**Exercise requirements:** Convert every line of the material below into a numbered list, skipping any blank lines.

(Transcribed page text)
§ §

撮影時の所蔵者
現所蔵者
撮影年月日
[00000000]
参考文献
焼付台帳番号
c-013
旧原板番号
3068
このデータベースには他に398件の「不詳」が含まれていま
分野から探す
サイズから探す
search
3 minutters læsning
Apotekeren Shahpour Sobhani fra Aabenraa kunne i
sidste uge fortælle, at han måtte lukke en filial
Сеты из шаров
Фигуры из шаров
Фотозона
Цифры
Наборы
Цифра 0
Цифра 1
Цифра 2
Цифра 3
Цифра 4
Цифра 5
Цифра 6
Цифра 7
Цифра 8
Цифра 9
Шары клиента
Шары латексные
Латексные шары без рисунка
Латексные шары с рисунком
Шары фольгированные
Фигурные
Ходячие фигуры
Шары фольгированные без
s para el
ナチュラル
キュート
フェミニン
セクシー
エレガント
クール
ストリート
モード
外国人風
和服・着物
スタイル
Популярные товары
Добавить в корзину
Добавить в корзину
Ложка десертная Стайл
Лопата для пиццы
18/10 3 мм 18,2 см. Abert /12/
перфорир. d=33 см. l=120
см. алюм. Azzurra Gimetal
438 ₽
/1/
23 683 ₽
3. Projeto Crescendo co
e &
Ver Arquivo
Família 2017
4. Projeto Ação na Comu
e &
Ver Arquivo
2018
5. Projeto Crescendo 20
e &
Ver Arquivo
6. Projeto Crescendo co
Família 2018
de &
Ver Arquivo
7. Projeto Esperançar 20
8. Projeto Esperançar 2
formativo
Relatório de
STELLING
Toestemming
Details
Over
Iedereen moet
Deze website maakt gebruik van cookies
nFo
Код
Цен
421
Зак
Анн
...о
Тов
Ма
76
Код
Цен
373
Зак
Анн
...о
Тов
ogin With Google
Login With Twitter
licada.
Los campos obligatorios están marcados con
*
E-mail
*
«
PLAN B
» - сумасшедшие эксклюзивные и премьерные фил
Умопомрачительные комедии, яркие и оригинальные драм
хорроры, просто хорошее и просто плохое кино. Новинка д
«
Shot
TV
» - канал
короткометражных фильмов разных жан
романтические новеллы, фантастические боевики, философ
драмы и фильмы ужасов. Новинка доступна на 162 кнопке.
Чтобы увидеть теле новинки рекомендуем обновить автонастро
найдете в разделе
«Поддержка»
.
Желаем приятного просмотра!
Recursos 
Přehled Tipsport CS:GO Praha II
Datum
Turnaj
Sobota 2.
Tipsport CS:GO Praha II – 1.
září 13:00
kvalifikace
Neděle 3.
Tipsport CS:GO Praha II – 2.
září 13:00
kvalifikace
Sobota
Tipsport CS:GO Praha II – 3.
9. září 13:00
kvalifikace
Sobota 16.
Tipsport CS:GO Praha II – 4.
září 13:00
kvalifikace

§ §

**Answer box:**
1. 撮影時の所蔵者
2. 現所蔵者
3. 撮影年月日
4. [00000000]
5. 参考文献
6. 焼付台帳番号
7. c-013
8. 旧原板番号
9. 3068
10. このデータベースには他に398件の「不詳」が含まれていま
11. 分野から探す
12. サイズから探す
13. search
14. 3 minutters læsning
15. Apotekeren Shahpour Sobhani fra Aabenraa kunne i
16. sidste uge fortælle, at han måtte lukke en filial
17. Сеты из шаров
18. Фигуры из шаров
19. Фотозона
20. Цифры
21. Наборы
22. Цифра 0
23. Цифра 1
24. Цифра 2
25. Цифра 3
26. Цифра 4
27. Цифра 5
28. Цифра 6
29. Цифра 7
30. Цифра 8
31. Цифра 9
32. Шары клиента
33. Шары латексные
34. Латексные шары без рисунка
35. Латексные шары с рисунком
36. Шары фольгированные
37. Фигурные
38. Ходячие фигуры
39. Шары фольгированные без
40. s para el
41. ナチュラル
42. キュート
43. フェミニン
44. セクシー
45. エレガント
46. クール
47. ストリート
48. モード
49. 外国人風
50. 和服・着物
51. スタイル
52. Популярные товары
53. Добавить в корзину
54. Добавить в корзину
55. Ложка десертная Стайл
56. Лопата для пиццы
57. 18/10 3 мм 18,2 см. Abert /12/
58. перфорир. d=33 см. l=120
59. см. алюм. Azzurra Gimetal
60. 438 ₽
61. /1/
62. 23 683 ₽
63. 3. Projeto Crescendo co
64. e &
65. Ver Arquivo
66. Família 2017
67. 4. Projeto Ação na Comu
68. e &
69. Ver Arquivo
70. 2018
71. 5. Projeto Crescendo 20
72. e &
73. Ver Arquivo
74. 6. Projeto Crescendo co
75. Família 2018
76. de &
77. Ver Arquivo
78. 7. Projeto Esperançar 20
79. 8. Projeto Esperançar 2
80. formativo
81. Relatório de
82. STELLING
83. Toestemming
84. Details
85. Over
86. Iedereen moet
87. Deze website maakt gebruik van cookies
88. nFo
89. Код
90. Цен
91. 421
92. Зак
93. Анн
94. ...о
95. Тов
96. Ма
97. 76
98. Код
99. Цен
100. 373
101. Зак
102. Анн
103. ...о
104. Тов
105. ogin With Google
106. Login With Twitter
107. licada.
108. Los campos obligatorios están marcados con
109. *
110. E-mail
111. *
112. «
113. PLAN B
114. » - сумасшедшие эксклюзивные и премьерные фил
115. Умопомрачительные комедии, яркие и оригинальные драм
116. хорроры, просто хорошее и просто плохое кино. Новинка д
117. «
118. Shot
119. TV
120. » - канал
121. короткометражных фильмов разных жан
122. романтические новеллы, фантастические боевики, философ
123. драмы и фильмы ужасов. Новинка доступна на 162 кнопке.
124. Чтобы увидеть теле новинки рекомендуем обновить автонастро
125. найдете в разделе
126. «Поддержка»
127. .
128. Желаем приятного просмотра!
129. Recursos 
130. Přehled Tipsport CS:GO Praha II
131. Datum
132. Turnaj
133. Sobota 2.
134. Tipsport CS:GO Praha II – 1.
135. září 13:00
136. kvalifikace
137. Neděle 3.
138. Tipsport CS:GO Praha II – 2.
139. září 13:00
140. kvalifikace
141. Sobota
142. Tipsport CS:GO Praha II – 3.
143. 9. září 13:00
144. kvalifikace
145. Sobota 16.
146. Tipsport CS:GO Praha II – 4.
147. září 13:00
148. kvalifikace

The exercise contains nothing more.